Students returning to campus yesterday afternoon were greeted by a choreographed demonstration outside of Old Campus of a protestor in a cage being treated by two others dressed in animal costumes.
Demonstrators at the performance art protest, staged by Direct Action Everywhere (DxE), alleged that Yale research scientists have been violating U.S. Department of Agriculture regulations for testing on animals for years. The group also claimed that Yale laboratories hold over 150,000 animals in captivity. Two protestors appeared dressed in animal costumes and lab coats, as the demonstration centered around the question “What if the tables were turned?”

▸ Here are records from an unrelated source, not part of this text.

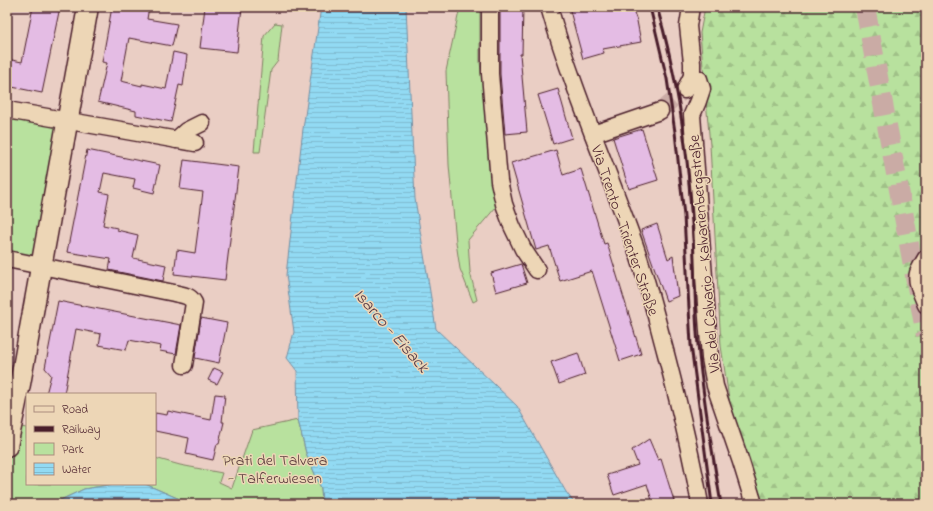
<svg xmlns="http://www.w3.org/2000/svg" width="933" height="511" font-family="'Indie Flower',sans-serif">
  <defs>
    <pattern id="forest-firs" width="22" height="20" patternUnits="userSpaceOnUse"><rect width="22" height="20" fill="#b8e19e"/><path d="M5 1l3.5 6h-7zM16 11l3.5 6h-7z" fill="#a0c188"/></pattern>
    <pattern id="water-rules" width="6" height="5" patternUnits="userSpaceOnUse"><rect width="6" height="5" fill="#92daf3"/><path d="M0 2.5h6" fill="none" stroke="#7fbbd0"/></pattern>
  </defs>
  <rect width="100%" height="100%" fill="#eacec4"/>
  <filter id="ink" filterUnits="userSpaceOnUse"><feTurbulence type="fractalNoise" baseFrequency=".025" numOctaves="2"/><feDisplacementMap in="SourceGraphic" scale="8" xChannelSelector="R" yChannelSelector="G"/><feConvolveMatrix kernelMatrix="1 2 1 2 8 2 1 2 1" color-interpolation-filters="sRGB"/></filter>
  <g filter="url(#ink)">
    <path fill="url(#forest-firs)" stroke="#818064" d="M705 7H926V504H745L721 346 710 145 700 33Z"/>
    <g fill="#b8e19e" stroke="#818064">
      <path d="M460 7H480V62L496 207 468 240 470 272 477 300 473 302 460 269 456 242 449 165 446 71Z"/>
      <path d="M275 23 282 24 278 61 271 70 260 152H254L264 36Z"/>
      <path d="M7 110 67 121 40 265 7 259Z"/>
      <path d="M298 420 306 453 321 488 322 504H191L145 484H155V458L180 465 222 473 219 482 232 488 252 430Z"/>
      <path d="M7 425 27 428V484H114L84 489 52 504H24L7 496Z"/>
    </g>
    <g fill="url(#water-rules)" stroke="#758fa3">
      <path d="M321 7H406L415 199 436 329 517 406 566 492 575 504H322L321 488 306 453 298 420 297 371 287 358 294 332 286 275 303 129Z"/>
      <path d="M114 484H145L191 504H52L84 489Z"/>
    </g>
    <g fill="#e4bce4" stroke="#4a1f2b">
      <path d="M33 7H60L42 93 7 86V59L22 62Z"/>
      <path d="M112 7H149L147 19 177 24 172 46 129 38 121 81 142 86V84L166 89 173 52 187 55 183 86 179 85 171 122 136 115V111L98 102 107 63 102 62Z"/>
      <path d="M205 7H242L237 52 200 48Z"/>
      <path d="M500 7H523L522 54H520L527 132 505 134 500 74Z"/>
      <path d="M569 7H632L637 21 641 42 603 49 604 53 583 59Z"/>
      <path d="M558 89 572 138 553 144 538 95Z"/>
      <path d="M642 129 658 180 629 189 613 138Z"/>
      <path d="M87 150 160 165 154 193 133 188 135 179 104 173 100 192 109 194 103 225 117 228V230L138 235 133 258 166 265 163 281 109 270 111 259 67 252Z"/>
      <path d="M556 150 563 175 581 169 604 244 607 243 641 354 620 361 592 271 560 281 549 246 536 250 511 163Z"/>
      <path d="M184 160 239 167 225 280 174 274 177 250 195 253 203 192 180 189Z"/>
      <path d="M657 224 668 259 673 256 678 296 666 301 641 230Z"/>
      <path d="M521 264 527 283 496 292 491 273Z"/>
      <path d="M58 301 181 325 176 354 160 351 161 346 129 340 126 350 99 345 101 334 76 329 64 394H46L51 375 45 368Z"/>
      <path d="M201 318 227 323 219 363 195 358Z"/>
      <path d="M578 353 585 375 559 384 551 362Z"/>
      <path d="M214 368 223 372 217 384 208 380Z"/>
      <path d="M215 394 225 395 222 422H224L219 444H217L213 460 186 454 189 438 155 431V413L167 415 168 411 211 420Z"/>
      <path d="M649 439 658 460 661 459 675 504H653L647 484 614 495 607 475 638 465 632 450Z"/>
    </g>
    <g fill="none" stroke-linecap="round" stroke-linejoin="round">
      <path stroke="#caaba5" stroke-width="16" stroke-dasharray="16 8" stroke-linecap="butt" d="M660 111 685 90"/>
      <path stroke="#caaba5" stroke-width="20" stroke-dasharray="20 10" stroke-linecap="butt" d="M865 7 926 335"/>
      <g stroke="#4a1f2b" stroke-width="19">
        <g id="minor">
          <path d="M490 7V74L499 181 504 204 512 226 523 249 537 270"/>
          <path d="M549 7C572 87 606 165 634 243 647 279 656 317 666 354 679 404 691 453 700 504"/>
          <path d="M692 76 699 79 702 89 698 101 692 115 710 358 715 386 741 462 754 504"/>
          <path d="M685 90 692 76V63L688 26 691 7"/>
          <path d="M7 110 195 143"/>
          <path d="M593 134 660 111"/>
          <path d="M176 140 186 131 202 123"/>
          <path d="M926 258C923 263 920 268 918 273 915 283 923 296 926 305"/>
          <path d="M7 259 174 293C182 295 190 295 194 303L184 365"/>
        </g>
      </g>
      <g stroke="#4a1f2b" stroke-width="23">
        <path id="major" d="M7 446 20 384 88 7"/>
      </g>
      <use href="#minor" stroke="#edd6b6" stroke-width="16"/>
      <use href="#major" stroke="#edd6b6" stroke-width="20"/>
      <g stroke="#4a1f2b" stroke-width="3">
        <path d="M650 7 667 79 675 132 684 216 691 345 712 504"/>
        <path d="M657 7C677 75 687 145 692 215 695 259 694 302 698 345 703 399 712 451 721 504"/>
      </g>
    </g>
  </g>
  <g text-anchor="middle" stroke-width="3" stroke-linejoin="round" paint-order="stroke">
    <g font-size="16" fill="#4a1f2b" stroke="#edd6b6">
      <text transform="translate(626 230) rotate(71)" y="6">Via Trento - Trienter Straße</text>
      <text transform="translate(703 254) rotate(-95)" y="6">Via del Calvario - Kalvarienbergstraße</text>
    </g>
    <g font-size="16" fill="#5a3c3c" stroke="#edd6b6">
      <text x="275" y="465">Prati del Talvera<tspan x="275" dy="18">- Talferwiesen</tspan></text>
    </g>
    <g font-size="17" font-style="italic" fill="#553b49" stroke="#edd6b6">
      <text transform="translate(392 330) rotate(49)" y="6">Isarco - Eisack</text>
    </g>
  </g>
  <rect width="933" height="511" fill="none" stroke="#edd6b6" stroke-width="24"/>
  <rect x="12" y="12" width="909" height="487" fill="none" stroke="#4a1f2b" stroke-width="1.5" filter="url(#ink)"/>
  <rect x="26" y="393" width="130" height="92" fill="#edd6b6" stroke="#ac8d7e"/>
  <rect x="34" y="406" width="20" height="6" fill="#edd6b6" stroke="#ac8d7e"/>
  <text x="62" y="413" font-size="12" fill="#4a1f2b">Road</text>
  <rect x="34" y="426" width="20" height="6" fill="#4a1f2b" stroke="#ac8d7e"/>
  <text x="62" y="433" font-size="12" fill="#4a1f2b">Railway</text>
  <rect x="34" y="443" width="20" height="12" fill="#b8e19e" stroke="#ac8d7e"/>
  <text x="62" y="453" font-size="12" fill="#4a1f2b">Park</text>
  <rect x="34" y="463" width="20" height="12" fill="url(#water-rules)" stroke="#ac8d7e"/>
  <text x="62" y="473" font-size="12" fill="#4a1f2b">Water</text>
</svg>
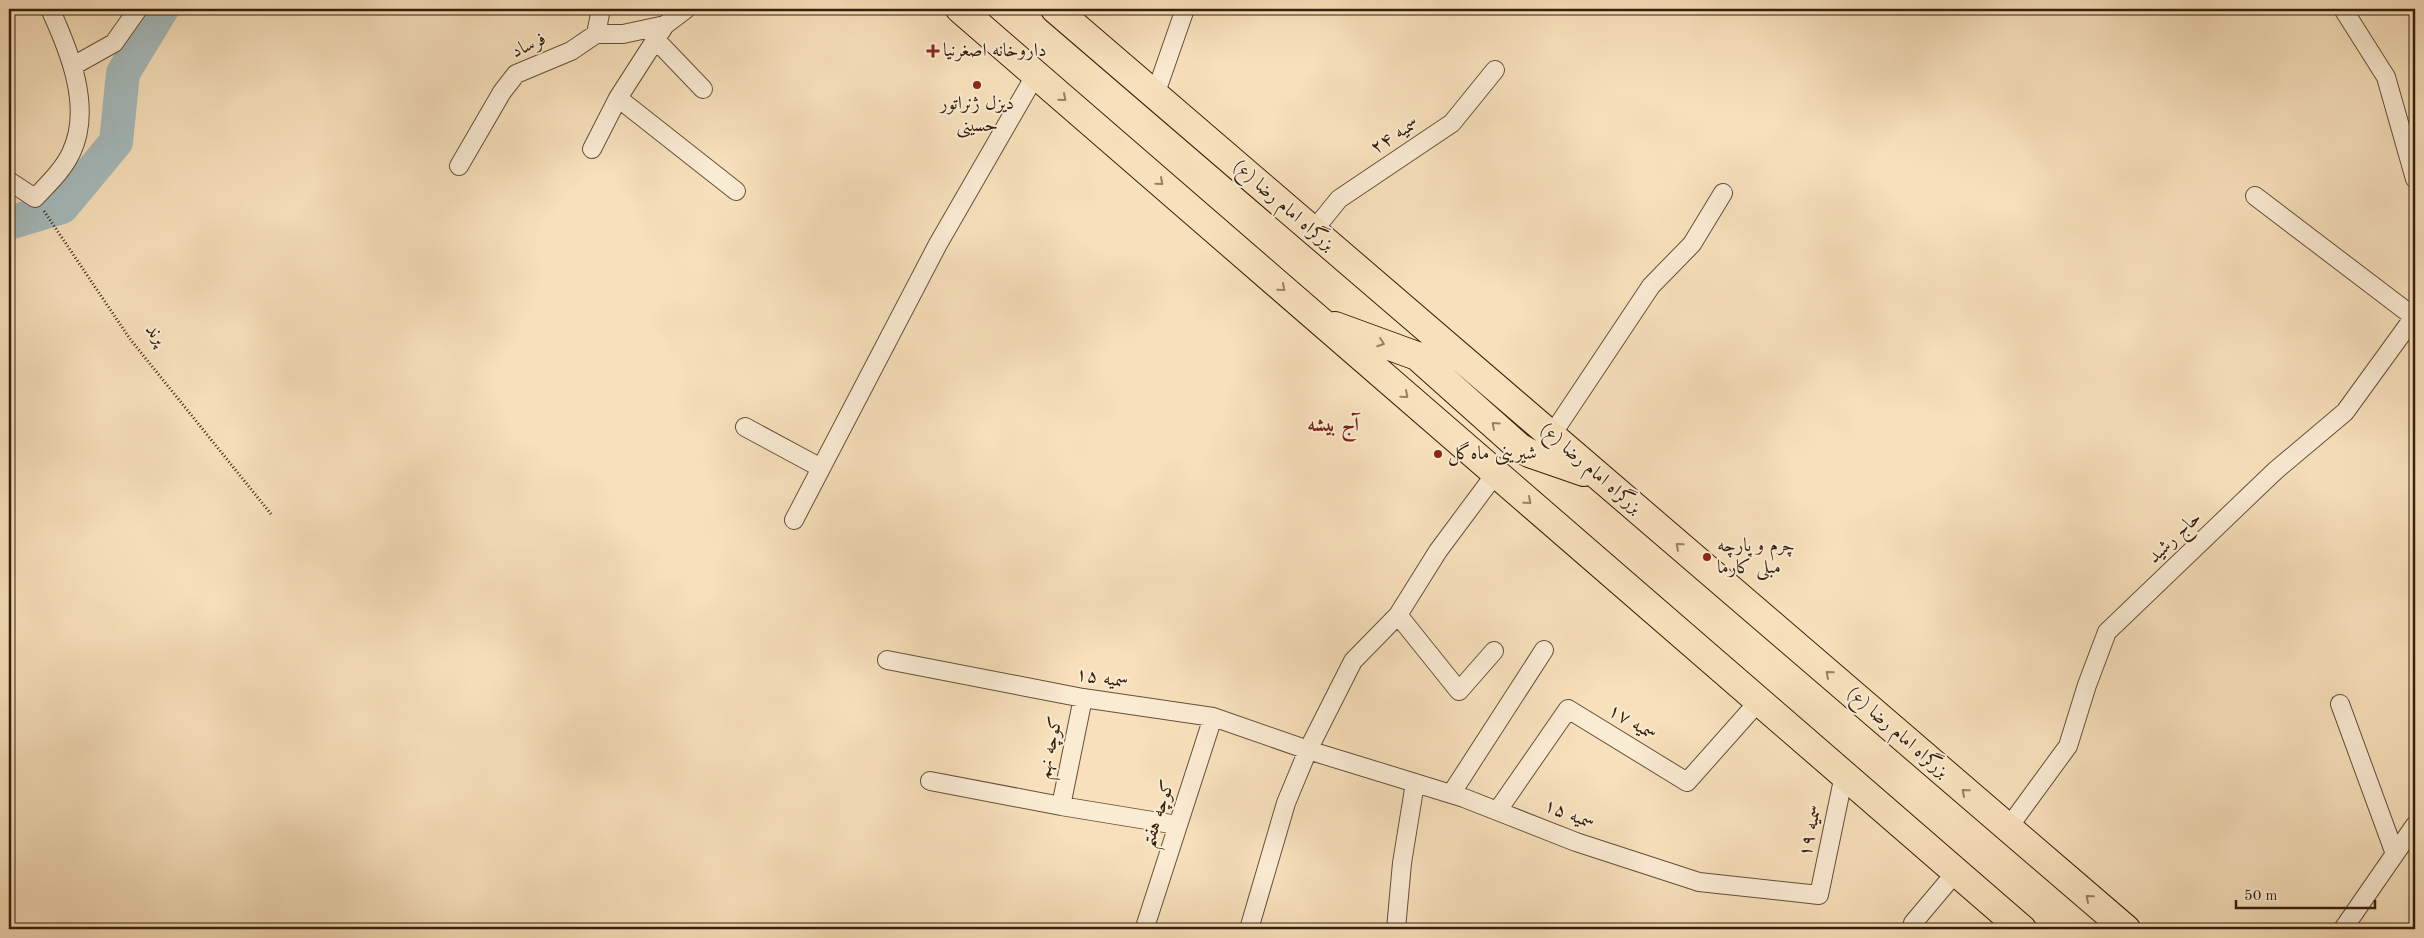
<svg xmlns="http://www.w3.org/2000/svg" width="2424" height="938" font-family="'Old Standard TT',Amiri,serif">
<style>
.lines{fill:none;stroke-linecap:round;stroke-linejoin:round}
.river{stroke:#a4babc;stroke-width:34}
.minor-casing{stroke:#664f37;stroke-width:20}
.trunk-casing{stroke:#361f0b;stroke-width:30}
.path{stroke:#361f0b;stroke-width:3;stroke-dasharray:1 2.5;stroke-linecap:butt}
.minor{stroke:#faebd3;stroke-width:18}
.trunk{stroke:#f7e0bb;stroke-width:28}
.oneway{stroke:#968063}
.poi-dot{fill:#8f2418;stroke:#faebd3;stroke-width:2}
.labels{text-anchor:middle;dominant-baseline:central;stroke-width:4;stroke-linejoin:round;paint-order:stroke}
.street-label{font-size:19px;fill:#361f0b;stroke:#faebd3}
.poi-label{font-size:19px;fill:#361f0b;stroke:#faebd3;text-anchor:start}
.neighbourhood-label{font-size:20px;font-weight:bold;fill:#7a1f14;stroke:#faebd3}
</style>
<rect width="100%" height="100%" fill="#f7e0bb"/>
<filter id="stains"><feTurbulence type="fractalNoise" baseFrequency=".004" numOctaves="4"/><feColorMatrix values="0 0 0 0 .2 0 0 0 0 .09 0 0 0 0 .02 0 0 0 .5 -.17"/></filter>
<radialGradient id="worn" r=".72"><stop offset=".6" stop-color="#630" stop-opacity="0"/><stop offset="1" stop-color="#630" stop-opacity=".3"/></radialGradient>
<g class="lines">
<path class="river" d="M9 223 62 207 116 142 123 73 162 9"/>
<g class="minor-casing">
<path id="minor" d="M2343 9 2386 77 2415 179
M596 34 601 9
M656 40 703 89
M73 66 114 43 138 9
M1155 95 1185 9
M618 98 736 191
M592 149 618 98 665 25
M459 166 502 92 516 74 571 51 596 34H623L665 25 686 9
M9 181 35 198C48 184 63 170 71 153 93 108 69 50 50 9
M2255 196 2414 317
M1313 231 1339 199 1452 123 1495 70
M745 427 821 468
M1551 436 1651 286 1692 244 1723 193
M794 520 938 244 1036 74
M1398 615 1459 691 1494 651
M887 660 1083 698 1213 717 1308 750 1464 798 1576 842 1699 882 1819 895 1844 775
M2340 704 2395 854
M930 781 1061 806 1177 825
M1451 794 1544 650
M1061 806 1083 698
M1498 810 1568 709 1687 782 1759 701
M2008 828 2068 746 2087 685 2107 632 2275 471 2345 412 2414 317 2415 308
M1146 924 1213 717
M1249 929 1286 803 1308 750 1353 661 1398 615 1438 551 1496 473
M1396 929 1402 863 1415 783
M1912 929 1913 923 1956 872
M2343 929 2415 825"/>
</g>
<g class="trunk-casing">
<path id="trunk" d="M960 9 2022 929
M1055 9 2126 929
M1335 326 1417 356 1519 447 1529 453 1584 472"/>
</g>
<path class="path" d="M44 211 130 339 271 514"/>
<use href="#minor" class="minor"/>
<use href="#trunk" class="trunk"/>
</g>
<defs><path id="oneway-chevron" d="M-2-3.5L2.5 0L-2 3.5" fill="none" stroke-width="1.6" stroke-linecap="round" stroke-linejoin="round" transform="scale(1.25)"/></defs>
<g class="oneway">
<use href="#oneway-chevron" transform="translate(1063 98) rotate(41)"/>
<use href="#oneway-chevron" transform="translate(1160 182) rotate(41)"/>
<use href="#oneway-chevron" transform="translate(1282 288) rotate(41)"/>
<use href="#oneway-chevron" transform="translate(1381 343) rotate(20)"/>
<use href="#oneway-chevron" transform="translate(1405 395) rotate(41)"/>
<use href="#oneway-chevron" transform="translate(1495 425) rotate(-138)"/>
<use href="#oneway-chevron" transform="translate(1528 501) rotate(41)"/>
<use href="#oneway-chevron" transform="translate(1679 546) rotate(-139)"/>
<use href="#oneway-chevron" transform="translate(1829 674) rotate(-139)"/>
<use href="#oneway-chevron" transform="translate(1965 792) rotate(-139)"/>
<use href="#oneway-chevron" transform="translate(2089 898) rotate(-139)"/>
</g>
<g class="poi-dot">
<path d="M930.5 43.5h5v5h5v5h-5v5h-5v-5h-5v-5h5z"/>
<circle cx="977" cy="85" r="5"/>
<circle cx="1438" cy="454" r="5"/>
<circle cx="1707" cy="557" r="5"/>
</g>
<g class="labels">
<g class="street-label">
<text transform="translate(529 46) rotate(-25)">فرساد</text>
<text transform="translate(1395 136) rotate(-33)">سمیه ۲۴</text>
<text transform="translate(1283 206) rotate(41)">بزرگراه امام رضا (ع)</text>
<text transform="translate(155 335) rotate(52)">پرند</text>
<text transform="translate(1590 469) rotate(41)">بزرگراه امام رضا (ع)</text>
<text transform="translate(2175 538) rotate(-44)">حاج رشید</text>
<text transform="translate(1102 679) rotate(9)">سمیه ۱۵</text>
<text transform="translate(1632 723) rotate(31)">سمیه ۱۷</text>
<text transform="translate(1897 733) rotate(41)">بزرگراه امام رضا (ع)</text>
<text transform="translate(1051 748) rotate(-78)">کوچه نهم</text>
<text transform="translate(1159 814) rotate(-72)">کوچه هفتم</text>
<text transform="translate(1569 815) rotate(22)">سمیه ۱۵</text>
<text transform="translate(1811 831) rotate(-78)">سمیه ۱۹</text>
</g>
<g class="poi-label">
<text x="943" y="51">داروخانه اصغرنیا</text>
<text x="977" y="104" text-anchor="middle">دیزل ژنراتور<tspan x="977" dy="22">حسینی</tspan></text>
<text x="1448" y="454">شیرینی ماه‌گل</text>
<text x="1717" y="546">چرم و پارچه<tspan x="1717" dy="22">مبلی کارما</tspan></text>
</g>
<g class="neighbourhood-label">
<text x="1333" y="426">آج بیشه</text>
</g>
</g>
<rect width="2424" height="938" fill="none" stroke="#f7e0bb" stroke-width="30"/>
<rect x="10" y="10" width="2404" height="918" fill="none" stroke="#361f0b" stroke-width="2.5"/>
<rect x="15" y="15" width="2394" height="908" fill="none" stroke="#361f0b"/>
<path d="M2236 900v8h139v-8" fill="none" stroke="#361f0b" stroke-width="2.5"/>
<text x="2244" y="900" font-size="15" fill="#361f0b" stroke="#faebd3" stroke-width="4" paint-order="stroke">50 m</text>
<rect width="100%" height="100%" filter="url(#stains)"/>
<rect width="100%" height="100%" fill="url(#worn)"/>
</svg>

“Many of these animals have holes drilled into their brains and are exposed to electrocution or potentially fatal drugs as part of laboratory experiments,” DxE said in a press release Friday. “Lab technicians routinely kill primates, sheep, rodents and other animals after the experiments are completed.”
The protest drew a crowd of 10 residents, most of whom were not Yale affiliates. Many drivers blew their horns in solidarity with the protestors, who were situated at the intersection of College Street and Elm Street.
Bob Davis, acting director of Yale’s Institutional Animal Care and Use Committee, could not be reached for comment over the weekend. However, according to the IACUC website, “animal care is conducted in a cordon with the highest scientific, humane and ethical principles and is in compliance with regulations.”
This is not the first time Yale’s use of animals has come under scrutiny. In 2010, the Connecticut Animal Rights Network staged a similar protest, naming and shaming researchers who had supposedly mistreated animals.
In anticipation of the event in 2010, Yale issued a statement defending the humane use of animals in its research.
“Yale takes seriously its responsibility for the humane care of animals; our laboratories comply with or exceed all federal regulations and independent accreditation standards,” the statement read.
Last March, the animal rights organization Stop Animal Exploitation NOW! filed a complaint against the University. Documents obtained through the Freedom of Information Act, which were released to the public after the SAEN filing, revealed a range of animal welfare violations in the University’s laboratories. In the over 40 violations reported between January 2011 and May 2013, failing to administer post-operation painkillers, or infrequently administering them, as well as forgetting to place a milk source with baby mice, appeared on multiple occasions. SAEN urged the USDA to impose the maximum financial penalty on Yale for three particular animal welfare violations.
“Yale is amongst the worst in the Ivy League in its treatment of animals,” protest leader Zachary Groff ’13 said. He added that the group intends to hold a campaign focused on Yale Dining’s food later this year.
Passer-by Ava Tomasula y Garcia ’17 expressed sympathy for the protestors’ cause.
“Students should be aware of the issue,” Tomasula y Garcia said. “But this should probably be paired with talking with the administration.”
Yale professor Shelly Kagan, who has written extensively about animal rights, noted that regulatory safeguards tend to be morally inadequate.
“Although there are requirements that animals be ‘well-treated’ in terms of their cages and feeding, there is no consideration required at all of the animal suffering involved in the experiments themselves,” the philosophy professor said.
DxE has staged numerous protests across Connecticut. In January, the group held protests at Whole Foods outlets throughout the state alleging Whole Foods commits violence against animals.
The grassroots organization DxE comprises a global network of activists and seeks to challenge speciesism — the idea that humans are entitled to superior moral rights — through creative forms of protest.